I knew I'd place the order today as I ordered my Lounge and Team Collin stickers for it yesterday. 

The LBS usually places their orders on Tuesdays, so my LHT should be here in a week or so. Now all I have to do is wait.:mad2: That, and sign up for the Adventure Cycling Association ride that I want to take in August.:thumbsup:


----------



## Dave Hickey (Jan 27, 2002)

Great choice.....The LHT is a great touring frame


----------



## rcnute (Dec 21, 2004)

You'll like it. The LHT is rad. I really like the blue, though the new black LHT is cool too.


----------



## commutenow (Sep 26, 2004)

I hope you like your new LHT. I am very fond of mine with it's 26" wheels. I think they are very fun and a jack of all trades. I now have Phil wheels and soon Nitto handlebars and soon nicer brakes. It's a fun bike to play around with and add things and change things. My bike toy.


----------



## roadfix (Jun 20, 2006)

Enjoy your new LHT. 
I run Salsa Bell Laps on my LHT and really love the way they feel. I've had several different handlebars on my LHT over the years I've owned this bike.


----------



## The The (Sep 9, 2002)

Good decision. Welcome to the fold.


----------



## Dajianshan (Jul 15, 2007)

That is a great pure touring bike.


----------



## bignose (Sep 15, 2005)

The LHT is a great everything bike. For fun, sometime put big knobby mtn bike tires on it and take it off road, its like mountain biking 30 years ago. You'll feel like a kid again.


----------



## bignose (Sep 15, 2005)

Oh my that image is HUGE, sorry bout that


----------



## crossracer (Jun 21, 2004)

I just installed a LHT Fork on my cross bke to give it some front rack options that i didnt have before. Workmanship was great and the fork was perfect in every way. Cant wait to see pictures

Bill


----------



## PomPilot (May 17, 2006)

Maybe I should start another thread for this. But any suggestions for racks for my LHT? I'm thinking of the Surly rear rack, and a Tubus Ergo low rider for the front.


----------



## crossracer (Jun 21, 2004)

I currently have a blackburn expedition on the back of my bike and its been bullet proof. For the front i have ordered the blackburn front rack which is due toarrive and day now. Once it does i will install it and let you know how it works with the LHT fork i have. 

Bill


----------



## rodar y rodar (Jul 20, 2007)

Whoohoo! New bike!
If you`ve got the cash to spare, I can`t imagine you having any problems with the Surly or the Tubus. Where`s the ACA ride you`re taking?


----------



## KWL (Jan 31, 2005)

PomPilot said:


> Maybe I should start another thread for this. But any suggestions for racks for my LHT? I'm thinking of the Surly rear rack, and a Tubus Ergo low rider for the front.

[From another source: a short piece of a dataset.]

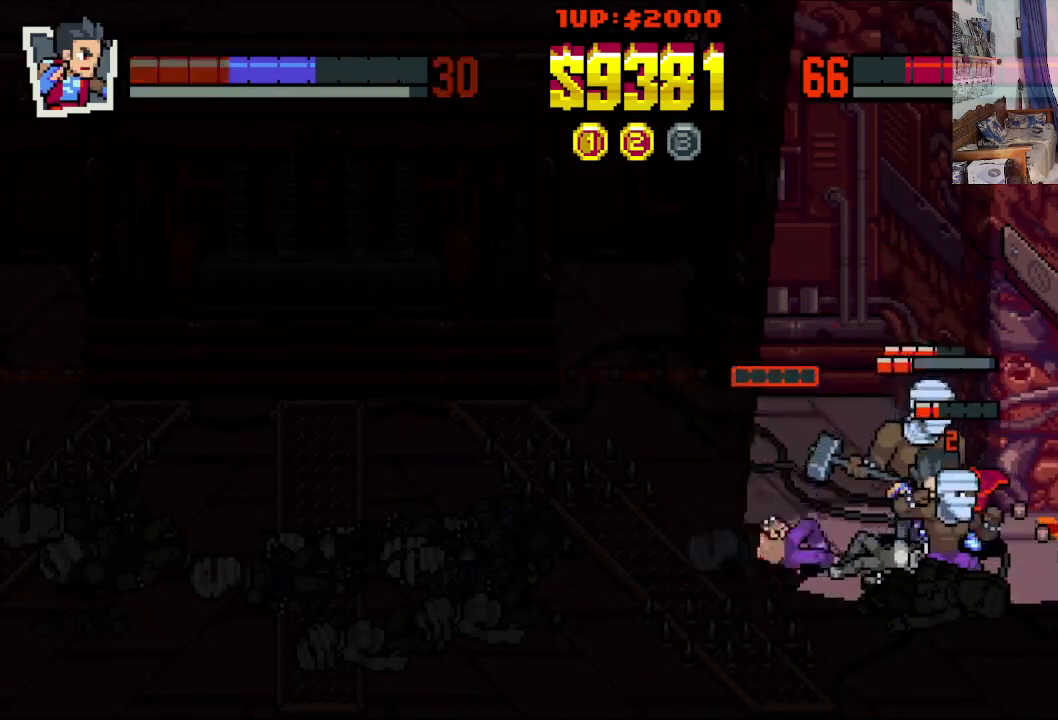
{"buttons": ["DPAD_LEFT"], "left_stick": "center", "events": [[50, "X", "up"], [100, "X", "down"], [117, "DPAD_DOWN", "up"], [167, "DPAD_LEFT", "up"], [200, "X", "up"], [267, "X", "down"], [350, "X", "up"], [433, "X", "down"], [483, "DPAD_LEFT", "down"], [500, "X", "up"]]}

I love the Tubus Duo on my LHT....it is simplicity, clean looking and solid as a rock.










I went full Tubus and mounted a Logo on the back.


----------



## PomPilot (May 17, 2006)

Rodar, I was planning on signing up for the Oregon, Intro to Road touring ride/class. It's in Auguust, out of Eugene. Should be a learning experience.

KWL, the other rear rack I'm considering is the Tubus Cargo. All of my current panniers (_old_ REI & Jandd) have one or two hooks for the bottom attachment, so I thought something where those wouldn't move too much was desirable.


----------



## rcnute (Dec 21, 2004)

PomPilot said:


> Rodar, I was planning on signing up for the Oregon, Intro to Road touring ride/class. It's in Auguust, out of Eugene. Should be a learning experience.
> 
> KWL, the other rear rack I'm considering is the Tubus Cargo. All of my current panniers (_old_ REI & Jandd) have one or two hooks for the bottom attachment, so I thought something where those wouldn't move too much was desirable.


Get the Tubus. The Surly rack is unnecessarily heavy. It's really heavy. Did I mention it's heavy?


----------



## Opus51569 (Jul 21, 2009)

bignose said:


> Oh my that ____ is HUGE, sorry bout that


If I had a nickel for every time I heard that...

I like the Apple sticker on the seat tube. I have one on the top tube on my bike :thumbsup:


----------



## PomPilot (May 17, 2006)

bignose said:


> Oh my that image is HUGE, sorry bout that
> ----------------------------------------------------------------------------------
> Originally Posted by *Opus51569*
> If I had a nickel for every time I heard that...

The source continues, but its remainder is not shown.